Problems to solve -
• A. In the house-renovation text, why was the work on the house done at weekends? Answer in one to three sentences.
• B. Rewrite the part of the house-renovation text starting at "choice. A bed" and ending at "was in there.", swapping "lounge" for "living room".

Reading text -
choice. A bed was hastily made up in the lounge for a few nights when
thankfully a friend offered us his house whilst we were having the works done.
We worked
around the building site of a house at weekends, [Paul was working away in the
week] ripping out rotten wood and stripping the worst of the walls. A layer of
brick and mortar dust settle on everything we owned leaving our skin dry and
cracked. I gave up trying to clean the place unless it was necessary! Every time
we stripped anything, that same stale musty smell was evident. We couldn’t work
it out. It began to appear in the bedroom, then bizarrely when I was having a
shower, but never when Paul was in there.
In fact, I can
smell it now. My nose is wrinking at its sourness, it’s like …oh never mind: I digress.

Information -
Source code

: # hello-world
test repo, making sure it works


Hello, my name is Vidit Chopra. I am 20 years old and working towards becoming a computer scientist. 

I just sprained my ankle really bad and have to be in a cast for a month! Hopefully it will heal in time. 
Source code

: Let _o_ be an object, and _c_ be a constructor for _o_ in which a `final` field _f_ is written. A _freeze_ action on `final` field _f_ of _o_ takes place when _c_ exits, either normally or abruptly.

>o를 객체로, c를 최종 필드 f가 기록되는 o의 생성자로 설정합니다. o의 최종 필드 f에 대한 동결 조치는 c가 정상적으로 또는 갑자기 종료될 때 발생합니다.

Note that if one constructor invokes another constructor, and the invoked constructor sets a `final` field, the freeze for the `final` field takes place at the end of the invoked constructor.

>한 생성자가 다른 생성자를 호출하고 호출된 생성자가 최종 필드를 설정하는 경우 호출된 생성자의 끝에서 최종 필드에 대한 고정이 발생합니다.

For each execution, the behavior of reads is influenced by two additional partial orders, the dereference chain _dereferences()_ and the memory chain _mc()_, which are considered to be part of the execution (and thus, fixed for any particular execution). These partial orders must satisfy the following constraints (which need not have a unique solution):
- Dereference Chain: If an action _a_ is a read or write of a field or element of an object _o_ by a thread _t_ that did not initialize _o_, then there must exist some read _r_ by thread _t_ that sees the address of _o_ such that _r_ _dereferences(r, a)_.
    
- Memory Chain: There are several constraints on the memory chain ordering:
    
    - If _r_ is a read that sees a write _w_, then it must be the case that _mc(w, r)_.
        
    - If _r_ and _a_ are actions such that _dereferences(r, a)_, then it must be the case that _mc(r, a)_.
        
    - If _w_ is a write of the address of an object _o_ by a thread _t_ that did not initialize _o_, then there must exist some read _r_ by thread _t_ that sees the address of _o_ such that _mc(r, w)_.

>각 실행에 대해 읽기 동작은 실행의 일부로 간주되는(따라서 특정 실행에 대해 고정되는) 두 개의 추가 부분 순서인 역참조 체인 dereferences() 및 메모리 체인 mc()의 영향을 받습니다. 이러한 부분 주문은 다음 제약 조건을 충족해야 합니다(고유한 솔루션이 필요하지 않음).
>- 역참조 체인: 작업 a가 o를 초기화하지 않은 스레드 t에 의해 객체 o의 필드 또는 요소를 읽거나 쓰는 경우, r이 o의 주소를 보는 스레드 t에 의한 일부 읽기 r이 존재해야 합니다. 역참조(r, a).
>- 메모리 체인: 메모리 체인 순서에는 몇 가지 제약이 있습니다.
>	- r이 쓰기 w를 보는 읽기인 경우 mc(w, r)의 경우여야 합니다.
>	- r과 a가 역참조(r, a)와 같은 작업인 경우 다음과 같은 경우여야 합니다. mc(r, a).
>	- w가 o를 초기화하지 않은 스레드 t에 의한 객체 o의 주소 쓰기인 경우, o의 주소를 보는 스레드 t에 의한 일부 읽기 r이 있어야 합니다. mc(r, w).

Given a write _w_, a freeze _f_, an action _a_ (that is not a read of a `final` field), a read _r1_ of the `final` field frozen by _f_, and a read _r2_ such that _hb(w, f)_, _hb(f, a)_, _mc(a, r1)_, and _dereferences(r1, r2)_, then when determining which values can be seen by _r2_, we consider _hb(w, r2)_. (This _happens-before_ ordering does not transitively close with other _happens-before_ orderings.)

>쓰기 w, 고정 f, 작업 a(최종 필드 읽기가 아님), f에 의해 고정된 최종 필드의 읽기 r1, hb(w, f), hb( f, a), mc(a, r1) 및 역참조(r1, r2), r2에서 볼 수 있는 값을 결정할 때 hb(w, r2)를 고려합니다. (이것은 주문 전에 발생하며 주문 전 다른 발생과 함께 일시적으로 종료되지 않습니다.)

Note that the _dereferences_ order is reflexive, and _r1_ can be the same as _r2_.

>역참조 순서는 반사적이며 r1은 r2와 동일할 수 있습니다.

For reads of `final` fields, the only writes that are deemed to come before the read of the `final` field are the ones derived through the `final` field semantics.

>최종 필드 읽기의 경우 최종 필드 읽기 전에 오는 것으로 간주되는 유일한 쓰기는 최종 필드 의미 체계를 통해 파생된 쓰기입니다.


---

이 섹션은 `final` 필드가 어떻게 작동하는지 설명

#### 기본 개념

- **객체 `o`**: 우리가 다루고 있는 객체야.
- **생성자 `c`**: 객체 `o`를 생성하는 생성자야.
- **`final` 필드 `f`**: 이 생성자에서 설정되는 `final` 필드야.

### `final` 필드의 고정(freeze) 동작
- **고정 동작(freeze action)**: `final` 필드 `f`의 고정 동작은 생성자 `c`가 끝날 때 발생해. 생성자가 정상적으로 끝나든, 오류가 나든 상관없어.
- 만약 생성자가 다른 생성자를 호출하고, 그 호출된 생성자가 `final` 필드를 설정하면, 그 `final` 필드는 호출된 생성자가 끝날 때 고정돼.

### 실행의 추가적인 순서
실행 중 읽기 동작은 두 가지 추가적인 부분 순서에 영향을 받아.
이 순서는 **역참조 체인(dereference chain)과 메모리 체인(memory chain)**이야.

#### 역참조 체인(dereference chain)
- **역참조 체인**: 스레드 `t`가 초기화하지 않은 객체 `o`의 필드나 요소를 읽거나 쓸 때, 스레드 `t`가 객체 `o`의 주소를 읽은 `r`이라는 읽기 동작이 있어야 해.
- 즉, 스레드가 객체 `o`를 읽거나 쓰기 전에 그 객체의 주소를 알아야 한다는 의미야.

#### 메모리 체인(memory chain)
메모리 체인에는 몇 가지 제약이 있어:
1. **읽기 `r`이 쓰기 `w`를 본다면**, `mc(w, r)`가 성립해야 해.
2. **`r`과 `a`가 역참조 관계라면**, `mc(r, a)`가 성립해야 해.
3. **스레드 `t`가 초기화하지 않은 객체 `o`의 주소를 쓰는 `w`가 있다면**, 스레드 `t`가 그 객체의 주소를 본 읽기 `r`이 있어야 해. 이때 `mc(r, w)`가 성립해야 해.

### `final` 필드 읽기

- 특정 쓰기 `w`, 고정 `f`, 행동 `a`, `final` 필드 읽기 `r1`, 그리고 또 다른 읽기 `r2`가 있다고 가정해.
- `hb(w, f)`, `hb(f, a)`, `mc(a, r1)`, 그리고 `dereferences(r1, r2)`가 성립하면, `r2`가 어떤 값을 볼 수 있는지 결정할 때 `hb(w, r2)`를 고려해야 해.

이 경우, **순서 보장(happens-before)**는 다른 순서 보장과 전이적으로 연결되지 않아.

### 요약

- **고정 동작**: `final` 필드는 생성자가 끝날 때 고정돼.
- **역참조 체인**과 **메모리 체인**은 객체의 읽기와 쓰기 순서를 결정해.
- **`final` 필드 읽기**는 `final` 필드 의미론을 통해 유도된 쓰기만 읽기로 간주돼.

Expected responses -
• A. The work was done at weekends because Paul was working away during the week.

• B.
choice. A bed was hastily made up in the living room for a few nights when
thankfully a friend offered us his house whilst we were having the works done.
We worked
around the building site of a house at weekends, [Paul was working away in the
week] ripping out rotten wood and stripping the worst of the walls. A layer of
brick and mortar dust settle on everything we owned leaving our skin dry and
cracked. I gave up trying to clean the place unless it was necessary! Every time
we stripped anything, that same stale musty smell was evident. We couldn’t work
it out. It began to appear in the bedroom, then bizarrely when I was having a
shower, but never when Paul was in there.